The order granting the motion to suppress is accordingly reversed.
So ordered.
footnotes
[1] Hereinafter cell phones.
[2] The facts herein are taken from the judge's decision on the motion to suppress, which, in turn, were taken from the four corners of the two warrant affidavits at issue. "In reviewing a ruling on a motion to suppress, we accept the judge's subsidiary findings of fact absent clear error but conduct an independent review of his ultimate findings and conclusions of law. . . . We [therefore] make an independent determination of the correctness of the judge's application of constitutional principles to the facts as found." White, 475 Mass. at 587 (quotation omitted).
[3] In connection with this latter argument, the Commonwealth cited G. L. c. 276, § 3, which addresses the obligation to maintain evidence seized pursuant to a search warrant.
[4] The judge held an evidentiary hearing on the issue of the reasonableness of the delay. The judge found the affiant's testimony credible and adopted the testimony as part of the factual findings.
[5] The United States Supreme Court's decision in Riley v. California, 134 S. Ct. 2473 (2014), is not implicated by this case. The Court in Riley held that a search warrant generally must be obtained before searching the contents of a cell phone that was seized incident to an arrest, and without a warrant. Id. at 2484-2485. Unlike in Riley, a search warrant was obtained here.
[6] The defendant seems to suggest that under G. L. c. 276, § 3, the Commonwealth was obligated to search the cell phones and then to return them prior to trial because "the value of the evidence is not the items themselves, but their electronic contents." This argument does not account for the fact that the cell phones have evidentiary value independent of their contents. While items seized must be returned "when [they are] no longer needed," Commonwealth v. Sacco, 401 Mass. 204, 207 n.3 (1987), the defendant cites no authority that suggests that items properly seized to be used as evidence at trial must be returned beforehand. See generally Commonwealth v. Murray, 359 Mass. 541, 547 (1971). Compare United States v. Mitchell, 565 F.3d 1347, 1352 (11th Cir. 2009) ("[t]he purpose of securing a search warrant soon after a suspect is dispossessed of a closed container reasonably believed to contain contraband is to ensure its prompt return should the search reveal no such incriminating evidence, for in that event the government would be obligated to return the container [unless it had some other evidentiary value]" [emphasis added]).

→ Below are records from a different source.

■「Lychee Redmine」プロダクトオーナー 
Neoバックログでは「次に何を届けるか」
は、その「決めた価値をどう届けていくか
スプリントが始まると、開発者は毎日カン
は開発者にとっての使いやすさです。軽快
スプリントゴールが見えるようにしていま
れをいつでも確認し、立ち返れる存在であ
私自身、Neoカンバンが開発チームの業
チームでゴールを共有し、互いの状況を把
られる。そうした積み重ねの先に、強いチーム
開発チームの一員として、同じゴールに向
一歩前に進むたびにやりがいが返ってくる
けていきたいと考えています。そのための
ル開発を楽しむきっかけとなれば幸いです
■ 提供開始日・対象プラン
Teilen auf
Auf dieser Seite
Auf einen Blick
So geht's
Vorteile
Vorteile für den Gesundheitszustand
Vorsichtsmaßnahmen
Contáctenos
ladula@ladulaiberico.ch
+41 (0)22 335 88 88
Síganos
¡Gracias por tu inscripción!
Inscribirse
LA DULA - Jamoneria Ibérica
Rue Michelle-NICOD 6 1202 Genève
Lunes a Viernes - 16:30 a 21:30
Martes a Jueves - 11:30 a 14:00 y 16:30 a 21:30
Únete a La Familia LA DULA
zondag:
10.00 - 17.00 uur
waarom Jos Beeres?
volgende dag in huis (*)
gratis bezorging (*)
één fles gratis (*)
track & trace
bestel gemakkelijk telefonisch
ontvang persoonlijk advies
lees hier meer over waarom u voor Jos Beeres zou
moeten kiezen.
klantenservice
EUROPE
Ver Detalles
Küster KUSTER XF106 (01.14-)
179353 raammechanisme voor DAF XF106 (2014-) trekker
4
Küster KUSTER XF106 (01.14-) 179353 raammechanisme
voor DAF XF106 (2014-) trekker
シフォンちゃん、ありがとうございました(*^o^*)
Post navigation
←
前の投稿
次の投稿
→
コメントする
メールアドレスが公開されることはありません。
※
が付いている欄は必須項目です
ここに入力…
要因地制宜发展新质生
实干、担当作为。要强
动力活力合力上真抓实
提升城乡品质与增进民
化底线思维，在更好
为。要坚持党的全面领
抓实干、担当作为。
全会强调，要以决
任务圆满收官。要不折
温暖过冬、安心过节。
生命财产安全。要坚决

[7] Although in his appellate brief the defendant appears to assert an ownership interest in the cell phones, we note that the defendant did not move for the return of the cell phones pursuant to rule 61 of the Rules of the Superior Court (2018). See Sacco, 401 Mass. at 206-207.
[8] In determining whether an affidavit justifies a finding of probable cause, all reasonable inferences that may be drawn from the information in the affidavit are considered as to whether probable cause has been established. Commonwealth v. Dorelas, 473 Mass. 496, 501 (2016).